Quoted passage

Additionally, long-term follow-up 3D images could provide insight into the capability of the model to predict long-term head reshaping after spring removal as a result of SAC (Beaumont et al. 2017; Knoops et al. 2017).

The quality of the material optimization is highly dependent on optimization data (spring measurements) as well as segmentation of the calvarial structures (skull and sutures). Although CT images provide an excellent definition for hard tissue (bone), segmentation of the cranial sutures had to be performed either through morphological operations or manually as suture material produces the same signal as the soft tissues (scalp and brain) during acquisition (Qian et al. 2015). Several groups in the past have attempted automatic reconstruction of cranial sutures using complex algorithms (Qian et al. 2015; Ghadimi et al. 2016), but such methodologies are still not widely available. All patients recruited for this study had a CT scan acquired in other centres prior to referral, and not repeated at GOSH before surgery to avoid additional radiations. Therefore, scanner systems as well as CT parameters varied slightly from one patient to another. The same grayscale values were used to segment each patient skull; however, as CT scans were acquired in different centres, slight differences in calibration between CT machines may have had an impact on the accuracy of the segmentation. It has been shown that clinical CTs are suitable for estimation of skull thickness (Lillie et al. 2014), and that Hounsfield Unit threshold levels for non-specific CT series can still be used for correctly detecting abnormal bone mineral density (Pickhardt et al. 2013).

Brief 1
From the skull modeling passage, rewrite the part starting with "Additionally, long-term follow-up" and going on through "et al. 2017).", swapping "spring removal" for "device removal".
Brief 2
Answer these questions using the skull modeling passage:
(a) Which two soft tissues produce the same signal as suture material?
(b) Why were the CT scans not repeated at GOSH before surgery?
(c) According to Lillie et al. 2014, what are clinical CTs suitable for?
The items that come next have no connection to the skull modeling passage.

Data extracts
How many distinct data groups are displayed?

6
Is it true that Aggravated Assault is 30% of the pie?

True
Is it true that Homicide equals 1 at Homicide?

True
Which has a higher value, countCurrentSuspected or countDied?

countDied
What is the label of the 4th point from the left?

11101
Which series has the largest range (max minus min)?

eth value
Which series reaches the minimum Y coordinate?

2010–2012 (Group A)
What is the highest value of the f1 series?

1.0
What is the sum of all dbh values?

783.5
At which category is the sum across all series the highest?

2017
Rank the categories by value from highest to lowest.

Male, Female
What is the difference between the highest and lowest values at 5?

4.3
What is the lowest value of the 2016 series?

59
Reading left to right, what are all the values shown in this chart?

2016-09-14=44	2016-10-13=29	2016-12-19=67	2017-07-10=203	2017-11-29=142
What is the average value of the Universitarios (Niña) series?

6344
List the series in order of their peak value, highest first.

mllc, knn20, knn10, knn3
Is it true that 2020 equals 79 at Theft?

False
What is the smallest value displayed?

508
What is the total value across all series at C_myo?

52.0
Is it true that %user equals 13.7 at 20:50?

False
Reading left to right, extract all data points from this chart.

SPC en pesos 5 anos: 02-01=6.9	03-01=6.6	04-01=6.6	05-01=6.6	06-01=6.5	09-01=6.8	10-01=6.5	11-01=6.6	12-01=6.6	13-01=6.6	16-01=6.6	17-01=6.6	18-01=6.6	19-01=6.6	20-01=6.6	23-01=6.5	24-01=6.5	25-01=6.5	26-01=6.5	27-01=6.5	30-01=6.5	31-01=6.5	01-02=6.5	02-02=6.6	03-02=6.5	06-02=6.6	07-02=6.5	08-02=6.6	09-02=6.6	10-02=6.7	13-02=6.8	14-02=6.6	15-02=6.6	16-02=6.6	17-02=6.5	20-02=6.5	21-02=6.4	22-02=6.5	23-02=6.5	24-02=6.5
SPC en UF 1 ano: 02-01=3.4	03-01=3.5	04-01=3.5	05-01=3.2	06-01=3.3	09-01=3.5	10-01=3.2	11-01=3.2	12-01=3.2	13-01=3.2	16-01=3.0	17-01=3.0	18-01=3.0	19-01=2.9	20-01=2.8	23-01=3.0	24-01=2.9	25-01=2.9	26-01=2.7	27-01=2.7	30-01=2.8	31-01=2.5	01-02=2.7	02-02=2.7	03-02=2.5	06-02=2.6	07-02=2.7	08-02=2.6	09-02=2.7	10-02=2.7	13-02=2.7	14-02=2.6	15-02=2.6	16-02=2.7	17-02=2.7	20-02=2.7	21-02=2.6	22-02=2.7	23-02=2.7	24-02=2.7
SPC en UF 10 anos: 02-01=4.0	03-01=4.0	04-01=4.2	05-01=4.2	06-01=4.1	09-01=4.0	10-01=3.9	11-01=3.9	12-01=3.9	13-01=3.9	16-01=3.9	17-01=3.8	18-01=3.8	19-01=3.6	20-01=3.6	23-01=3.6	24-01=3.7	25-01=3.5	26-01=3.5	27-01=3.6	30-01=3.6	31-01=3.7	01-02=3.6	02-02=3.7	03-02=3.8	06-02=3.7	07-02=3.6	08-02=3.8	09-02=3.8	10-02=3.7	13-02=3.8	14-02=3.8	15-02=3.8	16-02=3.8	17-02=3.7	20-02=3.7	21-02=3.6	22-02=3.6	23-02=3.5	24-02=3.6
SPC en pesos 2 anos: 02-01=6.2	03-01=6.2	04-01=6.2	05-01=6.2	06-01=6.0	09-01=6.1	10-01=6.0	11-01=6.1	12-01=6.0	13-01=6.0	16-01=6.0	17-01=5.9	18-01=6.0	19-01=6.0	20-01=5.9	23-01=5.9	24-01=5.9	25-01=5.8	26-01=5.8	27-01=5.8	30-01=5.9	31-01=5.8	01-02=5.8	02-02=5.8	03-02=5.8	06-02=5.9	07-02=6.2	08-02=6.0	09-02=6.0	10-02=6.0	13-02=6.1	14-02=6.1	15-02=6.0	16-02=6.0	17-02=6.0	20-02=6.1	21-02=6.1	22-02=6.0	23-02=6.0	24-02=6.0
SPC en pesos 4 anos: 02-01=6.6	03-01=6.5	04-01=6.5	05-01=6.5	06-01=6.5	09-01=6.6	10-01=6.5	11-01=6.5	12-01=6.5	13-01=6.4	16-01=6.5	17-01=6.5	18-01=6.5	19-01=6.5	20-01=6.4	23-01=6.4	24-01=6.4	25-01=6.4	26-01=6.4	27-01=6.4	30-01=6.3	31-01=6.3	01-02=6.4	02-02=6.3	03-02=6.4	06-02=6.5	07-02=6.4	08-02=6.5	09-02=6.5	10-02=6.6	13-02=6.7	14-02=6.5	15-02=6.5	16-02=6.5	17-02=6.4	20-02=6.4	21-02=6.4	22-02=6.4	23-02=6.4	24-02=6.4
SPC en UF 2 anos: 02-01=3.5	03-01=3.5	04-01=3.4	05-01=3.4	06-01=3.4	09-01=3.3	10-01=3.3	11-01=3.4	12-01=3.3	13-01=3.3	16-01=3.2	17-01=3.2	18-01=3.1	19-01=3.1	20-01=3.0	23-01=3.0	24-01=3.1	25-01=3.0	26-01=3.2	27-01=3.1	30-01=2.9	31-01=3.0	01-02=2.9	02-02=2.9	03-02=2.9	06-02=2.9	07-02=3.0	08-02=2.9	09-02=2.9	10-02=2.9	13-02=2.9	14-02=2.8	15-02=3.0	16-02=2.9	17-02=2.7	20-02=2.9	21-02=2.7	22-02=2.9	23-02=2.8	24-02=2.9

Written answer 1
Additionally, long-term follow-up 3D images could provide insight into the capability of the model to predict long-term head reshaping after device removal as a result of SAC (Beaumont et al. 2017; Knoops et al. 2017).

Written answer 2
(a) The scalp and the brain.
(b) To avoid additional radiation.
(c) Estimating skull thickness.